At work the other day, I ran into a somewhat odd problem. I had a Windows server with nearly 3,000 folders, each containing a PDF file and an empty ZIP file, looking a little something like this:
2ec99d82-4b79-4454-9f4a-3b52c1cc63cc |-- 2ec99d82-4b79-4454-9f4a-3b52c1cc63cc.zip |-- 2ec99d82-4b79-4454-9f4a-3b52c1cc63cc.pdf
Sidenote: In case you’re curious, that long, weird looking string of numbers and letters is called a GUID (globally unique identifier).
The problem was that I needed to compress the PDF file into a ZIP archive, and then move it up one directory, for an end result of this:
2ec99d82-4b79-4454-9f4a-3b52c1cc63cc |-- 2ec99d82-4b79-4454-9f4a-3b52c1cc63cc.pdf 2ec99d82-4b79-4454-9f4a-3b52c1cc63cc.zip
In this case, the why isn’t important. I had a ton of these PDFs I had to compress, one way or another. In situations like this, I do some quick mental math to figure out roughly how long it would take to do the job manually and weigh that against the time and effort of creating an automated solution. I did about 20 of these by hand, and from start to finish (including deleting the empty ZIP file, waiting for folders to refresh, and cutting and pasting the ZIP file), it took about 25 seconds:
25 seconds * 2900 = 72,500 seconds 72,500 seconds / (60 seconds / 1 minute) = 1,208 minutes 1,208 minutes / (60 minutes / 1 hour) = 20.14 hours
Here, it’s pretty obvious that an automated solution was in order, and would take a lot less time than to manually process these files.
Whenever you’re looking to automate something on a computer, command line (i.e., DOS prompt) utilities are your best friends. Linux and Unix are built on top of these types of specialized tools, and with a little effort, you can duplicate most of that power in Windows too.
My solution called for a ZIP utility could be run from DOS – a job filled nicely by my favorite open source file compression tool, 7-Zip. Next, I needed a way to run 7-Zip on each and every PDF file buried within their subdirectories, while ignoring anything else in those same subdirectories. Some quick research brought me to a Microsoft program called Forfiles that did exactly what I was looking for – iterate through a folder or directory tree and do something for each file it found.
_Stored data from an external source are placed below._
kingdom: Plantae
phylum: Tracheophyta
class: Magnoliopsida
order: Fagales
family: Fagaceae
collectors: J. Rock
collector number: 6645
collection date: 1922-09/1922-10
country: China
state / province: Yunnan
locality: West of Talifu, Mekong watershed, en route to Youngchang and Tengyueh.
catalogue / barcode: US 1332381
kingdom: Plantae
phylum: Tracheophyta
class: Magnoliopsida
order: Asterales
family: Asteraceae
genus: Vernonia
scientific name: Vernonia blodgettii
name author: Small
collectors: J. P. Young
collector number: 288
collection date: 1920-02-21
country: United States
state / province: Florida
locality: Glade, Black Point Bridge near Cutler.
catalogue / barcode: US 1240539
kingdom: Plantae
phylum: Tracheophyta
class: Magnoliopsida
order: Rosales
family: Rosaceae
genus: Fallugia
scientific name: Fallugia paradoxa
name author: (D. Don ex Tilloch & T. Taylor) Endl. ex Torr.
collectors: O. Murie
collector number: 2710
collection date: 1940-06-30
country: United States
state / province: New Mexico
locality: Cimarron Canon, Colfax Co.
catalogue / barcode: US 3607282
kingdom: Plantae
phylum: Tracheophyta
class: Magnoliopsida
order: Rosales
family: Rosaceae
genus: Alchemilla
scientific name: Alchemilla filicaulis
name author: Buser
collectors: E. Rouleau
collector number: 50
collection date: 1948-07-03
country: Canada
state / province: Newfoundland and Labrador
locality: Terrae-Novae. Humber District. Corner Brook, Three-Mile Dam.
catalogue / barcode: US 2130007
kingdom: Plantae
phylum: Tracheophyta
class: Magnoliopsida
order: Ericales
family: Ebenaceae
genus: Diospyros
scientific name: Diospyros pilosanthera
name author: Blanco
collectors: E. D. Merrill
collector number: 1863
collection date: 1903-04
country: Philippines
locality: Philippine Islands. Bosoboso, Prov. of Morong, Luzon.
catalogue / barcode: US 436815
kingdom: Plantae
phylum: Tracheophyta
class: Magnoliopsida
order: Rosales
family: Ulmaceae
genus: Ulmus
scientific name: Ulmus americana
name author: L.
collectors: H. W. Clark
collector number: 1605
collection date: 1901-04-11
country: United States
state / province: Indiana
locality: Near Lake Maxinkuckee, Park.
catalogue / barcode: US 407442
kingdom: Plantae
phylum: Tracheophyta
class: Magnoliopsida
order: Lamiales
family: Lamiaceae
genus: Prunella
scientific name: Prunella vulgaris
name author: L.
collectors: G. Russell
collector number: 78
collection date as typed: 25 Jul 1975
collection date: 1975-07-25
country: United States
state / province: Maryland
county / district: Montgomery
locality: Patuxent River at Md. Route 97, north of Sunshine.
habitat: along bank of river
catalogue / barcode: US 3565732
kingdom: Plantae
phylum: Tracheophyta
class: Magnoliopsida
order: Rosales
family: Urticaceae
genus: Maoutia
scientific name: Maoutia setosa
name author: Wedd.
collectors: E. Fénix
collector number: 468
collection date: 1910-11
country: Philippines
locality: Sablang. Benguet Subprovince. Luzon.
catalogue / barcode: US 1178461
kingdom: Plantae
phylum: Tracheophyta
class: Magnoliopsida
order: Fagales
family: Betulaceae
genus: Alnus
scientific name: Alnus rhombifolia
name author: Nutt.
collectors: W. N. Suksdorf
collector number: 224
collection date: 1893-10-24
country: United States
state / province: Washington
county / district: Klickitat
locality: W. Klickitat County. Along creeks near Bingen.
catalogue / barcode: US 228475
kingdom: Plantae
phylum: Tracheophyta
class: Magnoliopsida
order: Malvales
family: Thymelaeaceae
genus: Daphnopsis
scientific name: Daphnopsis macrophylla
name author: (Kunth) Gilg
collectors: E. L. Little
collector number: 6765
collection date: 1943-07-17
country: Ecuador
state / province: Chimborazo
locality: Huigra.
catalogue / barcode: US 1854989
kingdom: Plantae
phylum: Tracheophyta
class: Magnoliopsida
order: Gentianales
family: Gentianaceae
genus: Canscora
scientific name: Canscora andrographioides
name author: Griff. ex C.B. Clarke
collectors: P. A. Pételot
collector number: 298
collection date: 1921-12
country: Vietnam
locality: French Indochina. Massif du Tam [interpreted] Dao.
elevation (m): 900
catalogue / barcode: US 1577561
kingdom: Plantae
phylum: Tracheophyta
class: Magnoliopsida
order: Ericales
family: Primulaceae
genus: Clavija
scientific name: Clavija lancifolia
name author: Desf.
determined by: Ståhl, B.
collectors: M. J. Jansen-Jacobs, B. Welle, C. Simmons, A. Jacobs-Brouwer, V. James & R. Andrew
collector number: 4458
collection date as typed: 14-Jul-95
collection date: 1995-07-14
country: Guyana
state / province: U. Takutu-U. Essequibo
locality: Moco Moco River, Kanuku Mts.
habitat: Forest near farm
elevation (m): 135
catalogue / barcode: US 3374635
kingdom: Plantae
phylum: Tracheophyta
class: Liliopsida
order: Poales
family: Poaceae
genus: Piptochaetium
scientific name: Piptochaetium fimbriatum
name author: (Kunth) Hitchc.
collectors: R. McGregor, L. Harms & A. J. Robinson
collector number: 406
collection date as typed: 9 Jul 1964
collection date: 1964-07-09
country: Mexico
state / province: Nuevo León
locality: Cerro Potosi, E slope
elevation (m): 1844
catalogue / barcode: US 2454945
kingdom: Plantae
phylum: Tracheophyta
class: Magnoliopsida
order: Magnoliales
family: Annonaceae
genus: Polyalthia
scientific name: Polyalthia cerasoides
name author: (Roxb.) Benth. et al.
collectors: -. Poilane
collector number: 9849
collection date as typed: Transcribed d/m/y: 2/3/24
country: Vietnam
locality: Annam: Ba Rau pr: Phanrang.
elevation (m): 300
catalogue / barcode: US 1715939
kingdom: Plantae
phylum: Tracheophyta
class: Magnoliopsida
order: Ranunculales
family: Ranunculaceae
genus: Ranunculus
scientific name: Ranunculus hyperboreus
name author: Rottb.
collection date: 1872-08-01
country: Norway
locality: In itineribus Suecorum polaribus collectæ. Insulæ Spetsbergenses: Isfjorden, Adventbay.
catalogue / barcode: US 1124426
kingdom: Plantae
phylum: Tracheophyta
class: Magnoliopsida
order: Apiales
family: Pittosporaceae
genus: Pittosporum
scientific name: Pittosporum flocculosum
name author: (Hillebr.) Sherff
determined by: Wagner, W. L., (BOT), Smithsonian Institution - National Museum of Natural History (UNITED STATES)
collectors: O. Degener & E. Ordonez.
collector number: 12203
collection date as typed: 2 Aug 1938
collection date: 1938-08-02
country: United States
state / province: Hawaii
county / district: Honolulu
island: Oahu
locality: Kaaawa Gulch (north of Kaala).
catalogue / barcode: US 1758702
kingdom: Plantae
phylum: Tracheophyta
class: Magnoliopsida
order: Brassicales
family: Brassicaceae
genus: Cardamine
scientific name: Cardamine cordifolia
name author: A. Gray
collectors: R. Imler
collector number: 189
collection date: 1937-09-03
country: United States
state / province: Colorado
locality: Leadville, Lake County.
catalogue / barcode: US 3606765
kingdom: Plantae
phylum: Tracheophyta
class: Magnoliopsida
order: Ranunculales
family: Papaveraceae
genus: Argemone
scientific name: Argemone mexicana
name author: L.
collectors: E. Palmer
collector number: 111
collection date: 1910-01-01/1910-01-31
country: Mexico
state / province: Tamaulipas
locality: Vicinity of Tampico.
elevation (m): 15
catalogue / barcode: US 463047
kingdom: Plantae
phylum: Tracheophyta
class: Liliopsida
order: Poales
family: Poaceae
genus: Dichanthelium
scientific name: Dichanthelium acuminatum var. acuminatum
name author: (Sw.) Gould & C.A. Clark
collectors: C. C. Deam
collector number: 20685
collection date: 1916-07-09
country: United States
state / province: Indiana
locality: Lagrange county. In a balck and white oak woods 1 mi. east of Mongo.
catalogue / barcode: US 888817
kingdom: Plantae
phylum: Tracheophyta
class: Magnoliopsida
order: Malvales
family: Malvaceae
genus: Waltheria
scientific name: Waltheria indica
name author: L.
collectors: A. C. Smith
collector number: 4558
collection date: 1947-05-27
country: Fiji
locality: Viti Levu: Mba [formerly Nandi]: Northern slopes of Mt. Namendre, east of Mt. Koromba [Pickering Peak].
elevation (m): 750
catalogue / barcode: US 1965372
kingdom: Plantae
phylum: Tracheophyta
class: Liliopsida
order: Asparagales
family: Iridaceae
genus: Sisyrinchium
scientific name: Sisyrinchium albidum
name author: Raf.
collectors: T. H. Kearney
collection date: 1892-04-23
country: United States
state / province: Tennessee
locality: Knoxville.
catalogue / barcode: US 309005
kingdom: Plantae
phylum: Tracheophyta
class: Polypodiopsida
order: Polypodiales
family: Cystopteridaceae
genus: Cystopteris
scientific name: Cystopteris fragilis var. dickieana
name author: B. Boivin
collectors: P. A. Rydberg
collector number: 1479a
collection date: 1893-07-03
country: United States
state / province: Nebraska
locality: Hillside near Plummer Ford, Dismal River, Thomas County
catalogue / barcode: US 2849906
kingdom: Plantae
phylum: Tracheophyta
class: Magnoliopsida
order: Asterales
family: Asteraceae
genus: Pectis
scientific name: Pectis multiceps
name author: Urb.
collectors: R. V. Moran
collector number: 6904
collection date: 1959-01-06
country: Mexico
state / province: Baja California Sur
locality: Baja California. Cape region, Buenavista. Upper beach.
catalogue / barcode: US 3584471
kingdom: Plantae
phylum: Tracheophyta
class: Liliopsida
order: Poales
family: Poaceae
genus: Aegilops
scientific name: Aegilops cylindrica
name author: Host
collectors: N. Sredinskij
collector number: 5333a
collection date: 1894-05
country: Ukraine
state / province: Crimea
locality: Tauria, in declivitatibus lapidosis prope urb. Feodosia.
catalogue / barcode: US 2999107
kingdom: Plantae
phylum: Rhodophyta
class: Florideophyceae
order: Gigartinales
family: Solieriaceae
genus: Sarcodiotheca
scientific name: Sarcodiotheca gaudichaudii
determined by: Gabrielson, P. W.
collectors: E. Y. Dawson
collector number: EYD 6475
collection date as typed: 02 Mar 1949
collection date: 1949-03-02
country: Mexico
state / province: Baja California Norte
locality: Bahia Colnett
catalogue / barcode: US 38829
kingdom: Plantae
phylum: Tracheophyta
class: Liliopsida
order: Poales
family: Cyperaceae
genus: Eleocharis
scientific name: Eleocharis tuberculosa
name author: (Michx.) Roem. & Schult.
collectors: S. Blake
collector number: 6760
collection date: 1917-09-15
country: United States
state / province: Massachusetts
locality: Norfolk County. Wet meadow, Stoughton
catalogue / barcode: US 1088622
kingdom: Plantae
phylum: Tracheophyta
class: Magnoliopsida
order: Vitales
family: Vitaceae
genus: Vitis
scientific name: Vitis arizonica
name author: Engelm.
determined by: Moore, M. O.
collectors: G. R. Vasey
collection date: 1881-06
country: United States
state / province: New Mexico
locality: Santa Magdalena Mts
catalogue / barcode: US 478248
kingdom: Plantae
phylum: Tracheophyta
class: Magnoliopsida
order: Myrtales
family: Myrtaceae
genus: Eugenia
To make things a little easier on myself, I copied all of the folders and their files from the server to a Windows XP machine, where I could experiment and work on my solution without the fear of screwing up the original versions. These all went into a folder called unzipped, while the compressed versions would go into – you guessed it – zipped.
After some tinkering for a total of about an hour over the course of two days, I ended up with this working command line script:
C:\>c:\forfiles.exe /P c:\unzipped /M *.pdf /S /C "cmd /c c:\7za a -tzip c:\zipped\@fname.zip @path"
There’s a lot going on in that single line, so I’ll break it down for you piece by piece:
C:> – Because I’m working with multiple programs and directories, I placed everything on the root of the hard drive to keep it simple and reduce confusion.
c:\forfiles.exe – This runs the Forfiles command line program.
/P c:\unzipped – Tells Forfiles the folder path where it should start working
/M *.pdf – Specifies that it should only worry about files that end in a .PDF file extension.
/S – Indicates that it should also look for PDF files within subdirectories of c:\unzipped.
/C – Tells Forfiles to execute the command immediately following and within quotes.
cmd /c – Launches another command prompt specifically for use by the next program.
c:\7za – Kicks off the command line version of 7-Zip.
a – Tells 7-Zip to create an archive file.
-tzip – Indicates that the type of the archive file should be the ZIP format.
c:\zipped\@fname.zip – The ultimate location of the resulting ZIP file. Note that here, @fname is a variable from Forfiles that returns the name of the file it’s working on, minus the file extension.
@path – The full file path of the PDF file that should be zipped. This is also a Forfiles variable.
So, there you have it. It took less than seven minutes for this little script to find and compress all 2,900 PDF files I had. Not bad, considering it would have taken me half of my work week.